In 1934 I was called to preach the Gospel and since I was ordained in 1935 I have been a full time pastor of twenty-seven different General Baptist churches. I served one church seventeen years and have pastored my home church, Salem, near Ocie, Missouri, fourteen years and three different times. I have held nearly 400 revivals, about 40 in other states. I have preached more than 100 funerals of preachers and deacons and I have lost count of other funerals and weddings. At one time I baptized 57 people in one day. I am now pastoring the True Hope Church at Lutie and the Brown Branch Church of the White River Association of General Baptist Church. A few years ago I was called to the General Baptist Church at West Plains, where for the first time in our lives we lived in a rented house. We built a new church building there and helped get their congregation in good shape before moving back to Ava, where we now have a home on Rainbow Ridge.

Both my wife’s family and mine were old time merchants. My grandfather B.B. Jones had the first general store in Lutie. The postoffice was in a corner of the store, and he also had a flour mill and a cotton gin for many years. The Store was later owned by his son, A. ("Sike") Jones, the father of Bessie Teague and Blanche Cummins. It is interesting to note that my cousin, Bessie Teague and her husband the late John W. Teague, were merchants at Bruner, Mo. Bessie was postmaster about forty years before reaching retirement age, and she was succeeded by her daughter, Laura Wolfe, who has been postmaster nearly 19 years. Another son of B.B. Jones, my uncle Jack Jones, was also a merchant at Lutie, in the same building as his father and brother. The store is now owned and operated by my brother, Hobart Ledbetter and his wife Maxine. So there has been a Jones Family store at Lutie for more than 100 years. B.B. Jones has three sons and one daughter yet living: Jesse, who until recently lived in Ava and is now in California; Mart of California; Weldon, who lives near Lutie in a nice house on the same site where my grandfather’s house stood; and Neva, whose whereabouts I do not know.

My wife’s father, W.H. Hampton and his brother Fred Hampton, and her brother, Monroe Hampton, had a store, postoffice and mill at Ocie, near the Ozark-Taney County line about one mile East of Big Creek and 7 miles


West of Lutie (Theodosia). Monroe, Bertha’s only brother, recently retired as postmaster at Theodosia and now lives on a farm near Longrun, known as the T.B. Hobbs farm. Her only sister, Flossie Cole is living in the Chastain Nursing Home at Ava, where she has been for the past eight years.
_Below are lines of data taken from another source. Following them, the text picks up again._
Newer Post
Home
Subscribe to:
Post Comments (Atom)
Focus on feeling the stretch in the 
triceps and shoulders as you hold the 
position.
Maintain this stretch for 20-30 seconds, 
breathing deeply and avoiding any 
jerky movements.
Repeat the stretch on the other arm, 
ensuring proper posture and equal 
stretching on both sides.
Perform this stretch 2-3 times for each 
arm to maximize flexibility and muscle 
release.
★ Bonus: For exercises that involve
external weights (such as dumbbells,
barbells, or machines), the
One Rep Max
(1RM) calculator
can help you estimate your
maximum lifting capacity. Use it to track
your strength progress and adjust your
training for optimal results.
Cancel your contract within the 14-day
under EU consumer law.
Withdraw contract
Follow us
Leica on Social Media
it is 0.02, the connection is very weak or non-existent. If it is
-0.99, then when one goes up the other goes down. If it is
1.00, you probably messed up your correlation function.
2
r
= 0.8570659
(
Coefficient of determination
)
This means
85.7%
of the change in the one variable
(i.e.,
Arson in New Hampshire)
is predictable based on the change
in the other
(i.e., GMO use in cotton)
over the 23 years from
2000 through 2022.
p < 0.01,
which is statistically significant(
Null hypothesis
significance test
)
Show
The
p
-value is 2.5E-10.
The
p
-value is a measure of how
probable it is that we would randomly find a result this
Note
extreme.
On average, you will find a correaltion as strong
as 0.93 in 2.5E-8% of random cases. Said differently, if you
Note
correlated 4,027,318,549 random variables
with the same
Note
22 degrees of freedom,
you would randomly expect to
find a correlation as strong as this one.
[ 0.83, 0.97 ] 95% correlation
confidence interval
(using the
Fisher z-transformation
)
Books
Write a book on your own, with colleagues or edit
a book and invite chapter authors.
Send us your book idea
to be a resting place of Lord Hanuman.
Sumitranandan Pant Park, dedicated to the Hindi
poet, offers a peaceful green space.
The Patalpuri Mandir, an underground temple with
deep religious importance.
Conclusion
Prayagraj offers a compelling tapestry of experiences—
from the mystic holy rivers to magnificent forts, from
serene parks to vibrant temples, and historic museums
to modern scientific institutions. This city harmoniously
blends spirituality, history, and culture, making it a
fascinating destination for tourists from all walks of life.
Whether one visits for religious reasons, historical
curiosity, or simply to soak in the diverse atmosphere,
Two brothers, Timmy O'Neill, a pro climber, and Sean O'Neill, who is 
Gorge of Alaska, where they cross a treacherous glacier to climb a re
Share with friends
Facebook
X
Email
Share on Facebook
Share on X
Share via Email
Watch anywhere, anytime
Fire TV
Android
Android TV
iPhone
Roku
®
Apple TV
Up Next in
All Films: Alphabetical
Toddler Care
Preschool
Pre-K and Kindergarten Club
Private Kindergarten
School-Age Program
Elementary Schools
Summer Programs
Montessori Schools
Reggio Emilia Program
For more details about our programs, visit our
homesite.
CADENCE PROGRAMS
I have no fault to find with God’s dealing with us. I was able to make a living by farming, raising cattle and dealing in real estate, so as to not be a financial burden on the little churches I served. Our three children are fine Christian citizens who have spent many years in the educational field. I thank God for our American Heritage and the spiritual influence that has been a great part of our history. May God bless each and every one who reads this article.

Editor’s Note: Both Rev. Allen and Hobart Ledbetter are members of our Society, compliments of Lucille A. Brown.